El Niño means The Little Boy, or Christ Child in Spanish. El Niño was originally recognized by fishermen off the coast of South America in the 1600s, with the appearance of unusually warm water in the Pacific Ocean. The name was chosen based on the time of year (around December) during which these warm waters events tended to occur.

 

The term El Niño refers to the large-scale ocean-atmosphere climate interaction linked to a periodic warming in sea surface temperatures across the central and east-central Equatorial Pacific.

 

El Niño is the warm recurring climate pattern across the tropical Pacific. The pattern can shift back and forth irregularly every two to seven years, and trigger predictable disruptions of temperature, precipitation, and winds.

 

These changes disrupt the large-scale air movements in the tropics, creating global side effects. El Niño is anchored in the tropical Pacific, but it affects seasonal climate "downstream" in the United States, but not all impacts occur during every event, and their strength and exact location can vary.

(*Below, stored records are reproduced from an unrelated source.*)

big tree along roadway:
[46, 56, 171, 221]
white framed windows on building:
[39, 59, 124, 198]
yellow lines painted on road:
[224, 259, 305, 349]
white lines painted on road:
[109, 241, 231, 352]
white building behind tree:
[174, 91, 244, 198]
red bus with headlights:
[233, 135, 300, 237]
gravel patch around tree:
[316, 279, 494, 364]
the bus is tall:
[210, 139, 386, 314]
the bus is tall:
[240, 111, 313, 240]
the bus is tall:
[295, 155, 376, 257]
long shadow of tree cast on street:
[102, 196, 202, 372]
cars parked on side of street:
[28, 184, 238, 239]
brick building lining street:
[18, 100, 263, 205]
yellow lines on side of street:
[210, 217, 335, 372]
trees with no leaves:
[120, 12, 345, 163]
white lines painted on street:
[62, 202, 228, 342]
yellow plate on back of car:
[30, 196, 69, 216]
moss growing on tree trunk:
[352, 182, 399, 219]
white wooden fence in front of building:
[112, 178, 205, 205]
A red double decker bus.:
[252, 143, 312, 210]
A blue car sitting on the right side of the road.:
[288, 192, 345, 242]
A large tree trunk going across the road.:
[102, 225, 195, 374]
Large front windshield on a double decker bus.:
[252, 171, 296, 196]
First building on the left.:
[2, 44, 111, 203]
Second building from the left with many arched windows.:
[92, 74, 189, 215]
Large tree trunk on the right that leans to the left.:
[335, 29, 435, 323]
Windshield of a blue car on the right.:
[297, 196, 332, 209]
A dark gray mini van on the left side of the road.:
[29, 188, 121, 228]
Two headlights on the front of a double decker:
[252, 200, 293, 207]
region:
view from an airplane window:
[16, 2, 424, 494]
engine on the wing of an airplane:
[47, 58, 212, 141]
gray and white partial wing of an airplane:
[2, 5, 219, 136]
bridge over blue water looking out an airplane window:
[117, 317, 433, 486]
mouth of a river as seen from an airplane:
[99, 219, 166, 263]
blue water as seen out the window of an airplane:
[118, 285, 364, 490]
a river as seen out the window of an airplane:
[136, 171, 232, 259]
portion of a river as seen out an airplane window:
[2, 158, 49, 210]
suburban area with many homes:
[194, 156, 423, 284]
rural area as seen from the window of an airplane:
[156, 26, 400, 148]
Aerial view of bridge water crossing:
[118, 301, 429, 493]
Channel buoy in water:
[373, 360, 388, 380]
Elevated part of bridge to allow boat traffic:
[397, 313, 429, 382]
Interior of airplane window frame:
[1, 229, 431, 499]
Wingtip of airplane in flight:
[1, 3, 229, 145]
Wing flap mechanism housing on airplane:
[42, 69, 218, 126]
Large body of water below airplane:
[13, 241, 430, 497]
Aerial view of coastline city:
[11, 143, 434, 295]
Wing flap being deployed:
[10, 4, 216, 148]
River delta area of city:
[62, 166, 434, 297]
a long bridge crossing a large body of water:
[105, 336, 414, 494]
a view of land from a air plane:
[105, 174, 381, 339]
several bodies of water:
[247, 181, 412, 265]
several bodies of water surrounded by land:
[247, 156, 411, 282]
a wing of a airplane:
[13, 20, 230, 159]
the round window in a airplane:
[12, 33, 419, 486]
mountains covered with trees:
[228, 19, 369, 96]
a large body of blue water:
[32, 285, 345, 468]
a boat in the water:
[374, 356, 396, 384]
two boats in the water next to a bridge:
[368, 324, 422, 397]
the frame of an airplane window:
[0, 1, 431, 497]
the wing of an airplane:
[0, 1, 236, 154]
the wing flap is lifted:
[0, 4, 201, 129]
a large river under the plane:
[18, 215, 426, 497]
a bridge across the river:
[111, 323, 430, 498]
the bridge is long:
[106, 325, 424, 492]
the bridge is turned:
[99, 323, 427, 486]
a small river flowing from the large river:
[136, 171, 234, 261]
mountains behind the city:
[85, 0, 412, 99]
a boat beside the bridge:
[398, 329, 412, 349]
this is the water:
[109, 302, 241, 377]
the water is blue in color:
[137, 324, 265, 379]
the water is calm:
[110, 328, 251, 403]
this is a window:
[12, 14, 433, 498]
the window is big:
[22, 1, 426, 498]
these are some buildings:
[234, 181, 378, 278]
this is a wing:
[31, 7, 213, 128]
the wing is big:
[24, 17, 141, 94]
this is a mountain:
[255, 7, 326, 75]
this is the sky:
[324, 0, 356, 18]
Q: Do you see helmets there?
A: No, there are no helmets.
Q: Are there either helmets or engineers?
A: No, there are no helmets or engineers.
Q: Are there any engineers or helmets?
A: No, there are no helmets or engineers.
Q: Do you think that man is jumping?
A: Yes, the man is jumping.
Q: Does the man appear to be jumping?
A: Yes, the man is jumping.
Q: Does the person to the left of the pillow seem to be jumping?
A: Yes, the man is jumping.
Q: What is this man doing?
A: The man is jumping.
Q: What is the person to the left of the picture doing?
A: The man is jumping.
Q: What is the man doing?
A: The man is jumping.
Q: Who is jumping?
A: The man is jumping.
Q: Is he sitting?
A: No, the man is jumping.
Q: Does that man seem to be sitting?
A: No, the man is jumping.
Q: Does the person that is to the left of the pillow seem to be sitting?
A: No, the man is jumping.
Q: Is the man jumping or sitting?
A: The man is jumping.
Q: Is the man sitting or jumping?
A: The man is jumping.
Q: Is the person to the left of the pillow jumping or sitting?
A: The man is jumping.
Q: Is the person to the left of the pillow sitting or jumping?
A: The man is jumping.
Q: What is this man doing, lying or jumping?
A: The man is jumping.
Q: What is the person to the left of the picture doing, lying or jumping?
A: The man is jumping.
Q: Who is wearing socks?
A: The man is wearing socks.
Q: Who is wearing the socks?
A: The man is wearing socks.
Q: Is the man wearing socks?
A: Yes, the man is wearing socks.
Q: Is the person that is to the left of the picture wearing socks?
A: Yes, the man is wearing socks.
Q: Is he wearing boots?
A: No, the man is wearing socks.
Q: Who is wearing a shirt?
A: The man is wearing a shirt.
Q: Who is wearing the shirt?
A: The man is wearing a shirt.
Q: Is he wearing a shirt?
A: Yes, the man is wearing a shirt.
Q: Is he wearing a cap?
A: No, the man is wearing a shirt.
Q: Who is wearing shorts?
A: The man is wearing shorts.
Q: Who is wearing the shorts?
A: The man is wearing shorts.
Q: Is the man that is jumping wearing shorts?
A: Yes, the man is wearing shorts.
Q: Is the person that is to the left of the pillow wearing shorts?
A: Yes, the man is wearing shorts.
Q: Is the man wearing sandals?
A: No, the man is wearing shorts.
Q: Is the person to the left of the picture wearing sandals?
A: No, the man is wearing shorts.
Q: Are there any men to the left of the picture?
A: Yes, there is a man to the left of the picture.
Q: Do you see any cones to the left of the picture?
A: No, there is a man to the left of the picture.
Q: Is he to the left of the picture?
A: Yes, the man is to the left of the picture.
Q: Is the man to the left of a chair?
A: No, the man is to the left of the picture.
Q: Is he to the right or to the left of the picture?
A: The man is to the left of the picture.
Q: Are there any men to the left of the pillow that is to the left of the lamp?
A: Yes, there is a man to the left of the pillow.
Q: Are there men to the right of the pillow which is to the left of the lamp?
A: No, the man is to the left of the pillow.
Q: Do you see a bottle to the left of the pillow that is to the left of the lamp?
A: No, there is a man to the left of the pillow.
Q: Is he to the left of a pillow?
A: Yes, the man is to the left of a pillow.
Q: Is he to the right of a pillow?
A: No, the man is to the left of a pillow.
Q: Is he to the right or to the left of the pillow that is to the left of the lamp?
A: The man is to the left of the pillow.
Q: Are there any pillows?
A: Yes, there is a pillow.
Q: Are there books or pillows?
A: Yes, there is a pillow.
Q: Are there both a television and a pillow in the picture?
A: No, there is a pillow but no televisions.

For the United States, the most significant impact is a shift in the path of the mid-latitude jet streams. These swift, high-level winds play a major role in separating warm and cool air masses and steering storms from the Pacific across the U.S. Typical El Niño effects are likely to develop over North America during the winter season. Those include warmer-than-average temperatures over western and central Canada, and over the western and northern United States. Wetter-than-average conditions are likely over portions of the U.S. Gulf Coast and Florida, while drier-than-average conditions can be expected in the Ohio Valley and the Pacific Northwest. The presence of El Niño can significantly influence weather patterns, ocean conditions, and marine fisheries across large portions of the globe for an extended period of time.